[[ Excerpted text, beginning ]]

Disaster Recovery: Expect the worst, plan for the best
Friday, July 5th, 2019
Gisela VilaBack to blogs >
Successful businesses focus on delivering value to their customers, suppliers, employees, and investors, while also meeting regulatory requirements in certain high-stakes industries. This includes the ability to continue operating even under the worst circumstances and conditions. These include, fire, floods, snow, roadworks, storm surges, computer viruses, computer/data loss and loss of an important supplier/customer
Is your business ready for an unplanned event?
Unplanned events can have a devastating effect on small and medium businesses, and because businesses often don't have the resources to be able to respond quickly when a disaster happens, it is important for leaders to think through what would happen if a power outage or any system failure occurs.
All companies should have a Disaster Recovery Plan to keep the company up and running through interruptions of any type. Business Continuity Plan includes risk mitigation for all areas of your business that could be impacted during an unplanned event. The communications aspect of your plan can ensure your risk mitigation strategy is executed successfully and cohesively.

[[ Excerpted text, end ]]
[[ Material shown, beginning ]]

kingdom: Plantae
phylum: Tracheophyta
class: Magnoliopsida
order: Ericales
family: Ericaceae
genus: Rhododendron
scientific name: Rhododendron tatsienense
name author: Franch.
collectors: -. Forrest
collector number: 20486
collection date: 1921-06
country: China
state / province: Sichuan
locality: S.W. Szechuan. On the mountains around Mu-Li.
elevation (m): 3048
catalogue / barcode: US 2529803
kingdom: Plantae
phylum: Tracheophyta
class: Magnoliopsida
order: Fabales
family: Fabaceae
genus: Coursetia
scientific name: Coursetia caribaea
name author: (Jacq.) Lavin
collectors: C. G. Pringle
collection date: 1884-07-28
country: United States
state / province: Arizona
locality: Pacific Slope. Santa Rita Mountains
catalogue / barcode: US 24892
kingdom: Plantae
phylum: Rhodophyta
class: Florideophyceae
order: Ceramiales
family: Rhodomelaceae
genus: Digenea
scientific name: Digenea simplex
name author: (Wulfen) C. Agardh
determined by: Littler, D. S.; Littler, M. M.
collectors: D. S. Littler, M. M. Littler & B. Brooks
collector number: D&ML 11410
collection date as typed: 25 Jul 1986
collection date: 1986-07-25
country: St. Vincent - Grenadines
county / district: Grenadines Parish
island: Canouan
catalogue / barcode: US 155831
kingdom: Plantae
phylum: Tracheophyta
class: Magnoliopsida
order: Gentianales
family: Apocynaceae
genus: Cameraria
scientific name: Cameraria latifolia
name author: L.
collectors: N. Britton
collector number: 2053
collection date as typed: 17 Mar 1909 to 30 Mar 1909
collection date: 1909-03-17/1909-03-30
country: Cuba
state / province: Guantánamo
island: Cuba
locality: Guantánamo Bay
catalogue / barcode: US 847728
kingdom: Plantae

[[ Material shown, end ]]

Task set =>
1. Answer these questions using the disaster recovery post:
(a) On what date was the post published?
(b) What plan should all companies have to keep running through interruptions of any type?
(c) What can the communications aspect of the plan ensure?
2. List every circumstance or condition that the disaster recovery post names among the worst a business may have to keep operating through.
3. Extract the passage of the disaster recovery post from "Disaster Recovery: Expect" to "system failure occurs.".

Answers by item number =>
1.
(a) Friday, July 5th, 2019
(b) A Disaster Recovery Plan
(c) That the risk mitigation strategy is executed successfully and cohesively

2.
- Fire
- Floods
- Snow
- Roadworks
- Storm surges
- Computer viruses
- Computer/data loss
- Loss of an important supplier/customer

3.
Disaster Recovery: Expect the worst, plan for the best
Friday, July 5th, 2019
Gisela VilaBack to blogs >
Successful businesses focus on delivering value to their customers, suppliers, employees, and investors, while also meeting regulatory requirements in certain high-stakes industries. This includes the ability to continue operating even under the worst circumstances and conditions. These include, fire, floods, snow, roadworks, storm surges, computer viruses, computer/data loss and loss of an important supplier/customer
Is your business ready for an unplanned event?
Unplanned events can have a devastating effect on small and medium businesses, and because businesses often don't have the resources to be able to respond quickly when a disaster happens, it is important for leaders to think through what would happen if a power outage or any system failure occurs.